Volksvertreter mit Klingelbeutel
Am 10. August schrieb Hünich auf Facebook, Liebich müsse in ihrer „aktuellen Situation“ den Kontakt zu Familie und Freundinnen halten können. Telefonieren bedeute „Normalität, Halt und Verbundenheit“. Dann folgen Spendenkonto und Verwendungszweck. Der Aufruf ist so sorgfältig wie sein politisches Urteil: Hünich schreibt zunächst „Mala Svenja Liebig“, beim Verwendungszweck dann „Liebich“. Wer Geld sammelt, sollte immerhin wissen, für wen. Sorgfalt ist in diesem Milieu offenbar Systempresse.

Ein Jahr und sechs Monate
Das Oberlandesgericht Naumburg verwarf 2025 Liebichs Revision. Damit wurde eine Gesamtfreiheitsstrafe von einem Jahr und sechs Monaten rechtskräftig. Zu den abgeurteilten Taten gehörten zwei Fälle von Volksverhetzung. Nach den Feststellungen des Landgerichts stachelte Liebich in einem Fall gegen Flüchtlinge auf. In einem weiteren Fall bot Liebich einen Baseballschläger mit der Aufschrift „Abschiebehelfer“ an. Das Gericht wertete das als Aufruf, Abschiebungen gewaltsam „zu unterstützen“.

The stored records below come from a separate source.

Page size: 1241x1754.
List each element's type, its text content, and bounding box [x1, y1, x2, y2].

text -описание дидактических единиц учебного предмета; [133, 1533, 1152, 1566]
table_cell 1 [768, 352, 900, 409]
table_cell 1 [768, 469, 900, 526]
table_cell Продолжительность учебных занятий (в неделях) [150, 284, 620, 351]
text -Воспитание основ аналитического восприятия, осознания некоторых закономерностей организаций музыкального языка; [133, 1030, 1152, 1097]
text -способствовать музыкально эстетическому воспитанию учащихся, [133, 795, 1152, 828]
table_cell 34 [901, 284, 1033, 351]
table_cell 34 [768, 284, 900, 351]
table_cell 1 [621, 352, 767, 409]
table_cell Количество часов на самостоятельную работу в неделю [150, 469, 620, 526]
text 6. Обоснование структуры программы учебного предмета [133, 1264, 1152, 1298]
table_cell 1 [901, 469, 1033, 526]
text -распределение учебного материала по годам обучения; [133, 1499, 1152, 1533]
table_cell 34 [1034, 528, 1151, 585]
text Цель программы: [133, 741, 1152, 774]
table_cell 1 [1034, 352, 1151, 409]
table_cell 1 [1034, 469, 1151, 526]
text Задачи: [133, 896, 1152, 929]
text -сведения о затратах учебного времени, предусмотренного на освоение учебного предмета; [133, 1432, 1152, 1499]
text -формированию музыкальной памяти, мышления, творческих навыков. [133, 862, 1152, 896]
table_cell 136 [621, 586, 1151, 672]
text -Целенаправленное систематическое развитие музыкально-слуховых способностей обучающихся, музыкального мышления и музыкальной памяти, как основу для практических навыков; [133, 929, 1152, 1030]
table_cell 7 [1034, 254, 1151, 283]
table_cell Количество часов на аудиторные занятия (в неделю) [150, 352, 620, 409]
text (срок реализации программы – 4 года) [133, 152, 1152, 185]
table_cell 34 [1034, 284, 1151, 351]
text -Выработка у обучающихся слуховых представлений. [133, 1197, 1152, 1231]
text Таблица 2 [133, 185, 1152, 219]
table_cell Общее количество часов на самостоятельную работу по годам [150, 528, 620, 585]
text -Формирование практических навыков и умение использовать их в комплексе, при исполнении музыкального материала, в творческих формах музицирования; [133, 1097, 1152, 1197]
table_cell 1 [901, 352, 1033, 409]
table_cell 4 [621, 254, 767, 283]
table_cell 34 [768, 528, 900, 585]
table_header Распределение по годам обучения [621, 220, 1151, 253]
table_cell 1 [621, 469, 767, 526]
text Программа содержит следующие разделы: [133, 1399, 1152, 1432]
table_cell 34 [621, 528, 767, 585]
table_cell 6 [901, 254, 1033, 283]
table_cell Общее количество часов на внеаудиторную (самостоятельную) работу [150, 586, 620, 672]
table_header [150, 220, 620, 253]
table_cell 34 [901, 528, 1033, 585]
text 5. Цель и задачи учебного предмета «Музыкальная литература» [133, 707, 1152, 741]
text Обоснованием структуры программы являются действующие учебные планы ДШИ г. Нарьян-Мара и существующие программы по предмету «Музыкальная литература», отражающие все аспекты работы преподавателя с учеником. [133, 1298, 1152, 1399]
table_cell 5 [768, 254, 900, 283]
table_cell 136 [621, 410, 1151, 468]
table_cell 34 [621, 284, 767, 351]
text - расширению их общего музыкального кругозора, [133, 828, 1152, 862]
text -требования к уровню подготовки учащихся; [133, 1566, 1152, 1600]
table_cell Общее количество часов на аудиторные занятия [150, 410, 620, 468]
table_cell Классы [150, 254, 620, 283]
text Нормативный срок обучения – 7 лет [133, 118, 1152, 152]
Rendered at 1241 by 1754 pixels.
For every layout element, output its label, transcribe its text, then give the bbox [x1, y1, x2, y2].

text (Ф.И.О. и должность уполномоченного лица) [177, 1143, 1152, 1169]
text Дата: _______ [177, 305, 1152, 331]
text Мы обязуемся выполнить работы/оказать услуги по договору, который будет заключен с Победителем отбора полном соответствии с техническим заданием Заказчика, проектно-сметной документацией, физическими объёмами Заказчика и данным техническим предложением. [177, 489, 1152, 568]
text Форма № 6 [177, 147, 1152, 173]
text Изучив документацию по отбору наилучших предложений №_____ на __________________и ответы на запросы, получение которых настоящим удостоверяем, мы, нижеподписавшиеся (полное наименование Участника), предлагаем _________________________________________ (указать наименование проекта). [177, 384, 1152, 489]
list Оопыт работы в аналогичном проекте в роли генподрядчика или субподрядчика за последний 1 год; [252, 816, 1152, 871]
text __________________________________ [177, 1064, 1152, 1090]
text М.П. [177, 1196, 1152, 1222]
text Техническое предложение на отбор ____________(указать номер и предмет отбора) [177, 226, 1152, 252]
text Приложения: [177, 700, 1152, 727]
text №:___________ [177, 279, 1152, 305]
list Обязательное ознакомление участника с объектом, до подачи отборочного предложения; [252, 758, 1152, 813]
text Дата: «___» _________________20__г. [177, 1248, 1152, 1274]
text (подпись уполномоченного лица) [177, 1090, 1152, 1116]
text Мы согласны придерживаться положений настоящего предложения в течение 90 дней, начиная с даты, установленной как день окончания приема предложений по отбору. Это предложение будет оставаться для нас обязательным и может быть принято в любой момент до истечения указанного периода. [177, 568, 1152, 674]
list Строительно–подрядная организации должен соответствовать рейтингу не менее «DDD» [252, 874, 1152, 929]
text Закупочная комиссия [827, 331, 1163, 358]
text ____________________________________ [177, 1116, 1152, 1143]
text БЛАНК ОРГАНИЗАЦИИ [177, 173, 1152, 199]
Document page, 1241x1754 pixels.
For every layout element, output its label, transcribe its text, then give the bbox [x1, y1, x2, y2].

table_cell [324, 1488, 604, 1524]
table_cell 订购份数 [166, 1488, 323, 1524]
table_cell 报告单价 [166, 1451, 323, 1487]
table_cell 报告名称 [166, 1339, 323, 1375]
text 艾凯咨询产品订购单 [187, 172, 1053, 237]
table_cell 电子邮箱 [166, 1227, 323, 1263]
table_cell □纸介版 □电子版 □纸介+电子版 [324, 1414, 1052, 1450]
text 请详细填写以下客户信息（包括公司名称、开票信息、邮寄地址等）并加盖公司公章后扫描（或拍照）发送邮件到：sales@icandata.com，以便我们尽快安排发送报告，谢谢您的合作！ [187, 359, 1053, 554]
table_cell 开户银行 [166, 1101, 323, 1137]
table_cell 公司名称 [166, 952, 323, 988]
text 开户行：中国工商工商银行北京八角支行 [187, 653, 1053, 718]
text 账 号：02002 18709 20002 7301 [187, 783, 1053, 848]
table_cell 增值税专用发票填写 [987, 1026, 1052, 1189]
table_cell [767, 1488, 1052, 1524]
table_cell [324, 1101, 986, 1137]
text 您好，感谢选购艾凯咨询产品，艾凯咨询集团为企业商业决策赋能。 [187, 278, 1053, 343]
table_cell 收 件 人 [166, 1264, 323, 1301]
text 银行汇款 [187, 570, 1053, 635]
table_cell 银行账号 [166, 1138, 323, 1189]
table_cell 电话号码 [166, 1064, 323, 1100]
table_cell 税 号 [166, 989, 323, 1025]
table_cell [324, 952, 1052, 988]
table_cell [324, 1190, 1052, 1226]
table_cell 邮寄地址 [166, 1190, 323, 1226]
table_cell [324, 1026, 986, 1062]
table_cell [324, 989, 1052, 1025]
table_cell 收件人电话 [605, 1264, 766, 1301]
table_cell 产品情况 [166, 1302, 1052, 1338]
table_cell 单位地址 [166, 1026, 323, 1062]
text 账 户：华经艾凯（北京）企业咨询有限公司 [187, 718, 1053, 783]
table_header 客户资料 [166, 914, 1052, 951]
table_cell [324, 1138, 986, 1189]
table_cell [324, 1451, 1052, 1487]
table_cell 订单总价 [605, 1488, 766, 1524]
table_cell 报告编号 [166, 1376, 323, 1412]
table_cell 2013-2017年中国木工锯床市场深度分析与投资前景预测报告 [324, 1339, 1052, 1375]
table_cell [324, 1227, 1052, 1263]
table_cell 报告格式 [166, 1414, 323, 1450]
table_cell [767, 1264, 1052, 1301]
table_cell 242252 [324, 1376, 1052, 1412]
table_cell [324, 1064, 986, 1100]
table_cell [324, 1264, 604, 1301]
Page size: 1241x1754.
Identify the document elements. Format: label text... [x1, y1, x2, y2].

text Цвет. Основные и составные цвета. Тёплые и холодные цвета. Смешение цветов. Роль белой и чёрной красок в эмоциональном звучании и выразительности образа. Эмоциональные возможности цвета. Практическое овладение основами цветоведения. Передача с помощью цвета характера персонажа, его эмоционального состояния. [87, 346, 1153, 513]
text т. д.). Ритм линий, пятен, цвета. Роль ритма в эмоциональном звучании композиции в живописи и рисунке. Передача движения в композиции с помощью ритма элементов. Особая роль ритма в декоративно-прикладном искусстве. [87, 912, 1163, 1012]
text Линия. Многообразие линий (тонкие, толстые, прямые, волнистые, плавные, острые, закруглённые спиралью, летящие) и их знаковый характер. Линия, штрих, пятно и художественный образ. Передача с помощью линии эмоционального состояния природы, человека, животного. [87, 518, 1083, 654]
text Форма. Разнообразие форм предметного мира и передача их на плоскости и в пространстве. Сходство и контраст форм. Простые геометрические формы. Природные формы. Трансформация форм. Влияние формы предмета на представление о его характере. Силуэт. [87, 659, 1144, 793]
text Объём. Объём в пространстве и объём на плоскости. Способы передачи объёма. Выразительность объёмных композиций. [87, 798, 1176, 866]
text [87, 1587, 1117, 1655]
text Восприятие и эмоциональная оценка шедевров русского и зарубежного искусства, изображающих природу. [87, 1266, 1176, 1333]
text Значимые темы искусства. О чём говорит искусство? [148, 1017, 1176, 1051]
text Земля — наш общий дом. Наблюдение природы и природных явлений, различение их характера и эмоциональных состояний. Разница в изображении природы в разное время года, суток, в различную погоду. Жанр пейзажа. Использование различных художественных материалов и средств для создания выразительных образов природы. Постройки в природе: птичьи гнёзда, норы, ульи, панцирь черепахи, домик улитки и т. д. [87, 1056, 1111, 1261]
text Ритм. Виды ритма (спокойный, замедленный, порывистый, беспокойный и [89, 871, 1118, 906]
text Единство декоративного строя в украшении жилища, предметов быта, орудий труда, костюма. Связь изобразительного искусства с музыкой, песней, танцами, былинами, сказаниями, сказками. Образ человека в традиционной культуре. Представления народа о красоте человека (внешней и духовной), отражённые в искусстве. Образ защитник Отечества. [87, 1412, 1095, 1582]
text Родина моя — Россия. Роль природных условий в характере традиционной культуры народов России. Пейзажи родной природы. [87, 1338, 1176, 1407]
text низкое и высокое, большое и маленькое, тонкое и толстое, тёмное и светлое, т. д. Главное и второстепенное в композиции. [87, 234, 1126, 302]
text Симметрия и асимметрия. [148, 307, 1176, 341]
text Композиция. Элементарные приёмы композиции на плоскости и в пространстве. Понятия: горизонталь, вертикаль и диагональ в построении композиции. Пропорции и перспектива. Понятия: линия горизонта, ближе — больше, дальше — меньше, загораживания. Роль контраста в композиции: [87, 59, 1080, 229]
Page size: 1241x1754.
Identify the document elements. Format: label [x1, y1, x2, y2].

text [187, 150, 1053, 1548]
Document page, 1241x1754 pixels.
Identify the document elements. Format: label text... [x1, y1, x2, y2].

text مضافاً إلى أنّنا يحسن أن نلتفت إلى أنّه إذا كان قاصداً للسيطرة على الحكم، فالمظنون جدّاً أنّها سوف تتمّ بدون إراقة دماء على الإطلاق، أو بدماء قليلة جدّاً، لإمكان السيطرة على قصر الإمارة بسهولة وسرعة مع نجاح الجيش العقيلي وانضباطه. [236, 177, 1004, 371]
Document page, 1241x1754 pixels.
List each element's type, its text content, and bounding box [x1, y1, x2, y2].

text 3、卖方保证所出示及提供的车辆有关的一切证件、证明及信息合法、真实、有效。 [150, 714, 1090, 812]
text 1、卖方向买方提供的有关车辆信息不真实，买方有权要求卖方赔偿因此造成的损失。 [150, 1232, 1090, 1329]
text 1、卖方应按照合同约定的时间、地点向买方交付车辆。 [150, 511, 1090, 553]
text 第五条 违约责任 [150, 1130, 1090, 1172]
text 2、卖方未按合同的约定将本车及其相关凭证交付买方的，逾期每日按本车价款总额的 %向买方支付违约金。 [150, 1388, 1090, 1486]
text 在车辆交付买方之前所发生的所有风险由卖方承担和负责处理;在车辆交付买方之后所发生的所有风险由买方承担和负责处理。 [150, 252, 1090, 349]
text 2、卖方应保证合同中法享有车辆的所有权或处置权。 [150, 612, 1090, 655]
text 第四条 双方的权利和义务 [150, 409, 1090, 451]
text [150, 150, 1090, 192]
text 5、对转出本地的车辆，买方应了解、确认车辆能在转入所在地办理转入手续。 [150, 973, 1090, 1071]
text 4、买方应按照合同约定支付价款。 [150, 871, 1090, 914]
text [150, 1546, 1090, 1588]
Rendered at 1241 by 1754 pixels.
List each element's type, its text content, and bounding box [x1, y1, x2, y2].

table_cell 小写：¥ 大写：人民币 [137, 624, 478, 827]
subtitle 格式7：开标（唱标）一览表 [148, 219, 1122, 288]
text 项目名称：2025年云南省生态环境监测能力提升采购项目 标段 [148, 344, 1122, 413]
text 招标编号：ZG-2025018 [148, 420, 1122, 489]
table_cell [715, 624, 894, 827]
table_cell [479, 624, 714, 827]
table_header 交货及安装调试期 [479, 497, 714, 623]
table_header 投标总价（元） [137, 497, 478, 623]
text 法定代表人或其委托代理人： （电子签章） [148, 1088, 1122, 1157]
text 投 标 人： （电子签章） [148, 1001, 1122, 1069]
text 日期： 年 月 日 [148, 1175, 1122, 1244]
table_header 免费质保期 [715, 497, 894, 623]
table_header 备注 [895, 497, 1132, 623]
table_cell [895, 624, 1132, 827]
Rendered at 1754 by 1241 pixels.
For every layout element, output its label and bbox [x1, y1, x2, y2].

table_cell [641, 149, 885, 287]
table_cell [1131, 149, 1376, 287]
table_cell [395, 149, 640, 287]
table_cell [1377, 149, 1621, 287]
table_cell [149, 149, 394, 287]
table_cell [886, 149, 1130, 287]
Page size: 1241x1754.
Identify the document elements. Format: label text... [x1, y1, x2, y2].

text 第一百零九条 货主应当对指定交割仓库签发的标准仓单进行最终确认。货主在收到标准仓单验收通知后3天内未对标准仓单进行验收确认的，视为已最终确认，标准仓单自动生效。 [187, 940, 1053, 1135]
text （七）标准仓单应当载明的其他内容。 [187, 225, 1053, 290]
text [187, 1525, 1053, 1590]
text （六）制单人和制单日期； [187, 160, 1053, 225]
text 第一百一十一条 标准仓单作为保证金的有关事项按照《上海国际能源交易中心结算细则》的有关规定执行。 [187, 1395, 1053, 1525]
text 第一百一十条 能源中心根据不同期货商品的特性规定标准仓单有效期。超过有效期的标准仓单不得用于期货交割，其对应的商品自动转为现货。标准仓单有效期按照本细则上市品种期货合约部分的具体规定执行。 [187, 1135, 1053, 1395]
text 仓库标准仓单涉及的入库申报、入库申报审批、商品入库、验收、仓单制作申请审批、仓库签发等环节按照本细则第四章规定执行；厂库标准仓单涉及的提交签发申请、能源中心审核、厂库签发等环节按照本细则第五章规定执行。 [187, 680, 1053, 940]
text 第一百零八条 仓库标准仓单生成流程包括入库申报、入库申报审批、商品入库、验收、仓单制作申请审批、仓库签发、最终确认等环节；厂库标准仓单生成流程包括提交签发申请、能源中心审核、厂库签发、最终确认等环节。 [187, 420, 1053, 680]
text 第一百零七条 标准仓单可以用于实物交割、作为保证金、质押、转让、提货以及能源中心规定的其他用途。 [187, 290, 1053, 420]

Damit ist Liebichs rechtsextremes Sortiment allerdings noch nicht vollständig. Nach Recherchen von MDR Investigativ wollte Liebich den Geschlechtseintrag Anfang 2026 erneut ändern: auf „divers“ und auf den Vornamen „Anne Frank“. Selbst der Name eines von den Nationalsozialisten ermordeten jüdischen Mädchens wird so zum Material für die nächste Provokation.
Auch sonst ist das Programm eindeutig: Liebich beschimpfte Medien als „Lügenpresse“, verkaufte gelbe Sterne mit der Aufschrift „Ungeimpft“ und bot auch antisemitische Motive und Aufkleber zum Überkleben von Stolpersteinen an. Zum russischen Angriffskrieg nahm Liebich eine durchweg prorussische Position ein, relativierte die Kriegsschuld Russlands, machte NATO und Westen verantwortlich und zeigte öffentlich das russische „Z“-Symbol. Pressefeindlichkeit, Antisemitismus und Kremlpropaganda – alles aus demselben rechten Gemischtwarenladen.
Das ist die Person, für deren Telefonkosten ein AfD-Landtagsabgeordneter nun seine Anhängerschaft mobilisiert. Nicht trotz der Vorgeschichte. Sondern in voller Kenntnis dieser Vorgeschichte.
Kein verirrter Facebook-Onkel
Hünich ist nicht irgendein Parteifan mit Internetanschluss. Laut Landtag Brandenburg gehört er der AfD-Fraktion an, sitzt seit 2019 im Parlament und war zuvor Landesgeschäftsführer der AfD im Oblast Brandenburg. Natürlich darf Hünich um Spenden bitten. Interessant ist, wofür er seine politische Reichweite einsetzt: Ein gewählter Abgeordneter reicht öffentlich den digitalen Klingelbeutel herum, damit eine rechtskräftig verurteilte Volksverhetzerin leichter telefonieren kann. Die AfD erzählt gern, sie habe mit dem rechtsextremen Milieu nichts zu tun. Dann greift einer ihrer Abgeordneten zur Spendendose, sobald dort jemand Beistand braucht.
Die Brandmauer zu Rechtsextremisten ist bei Lars Hünich offenbar keine Mauer, sondern eine Überweisungsvorlage.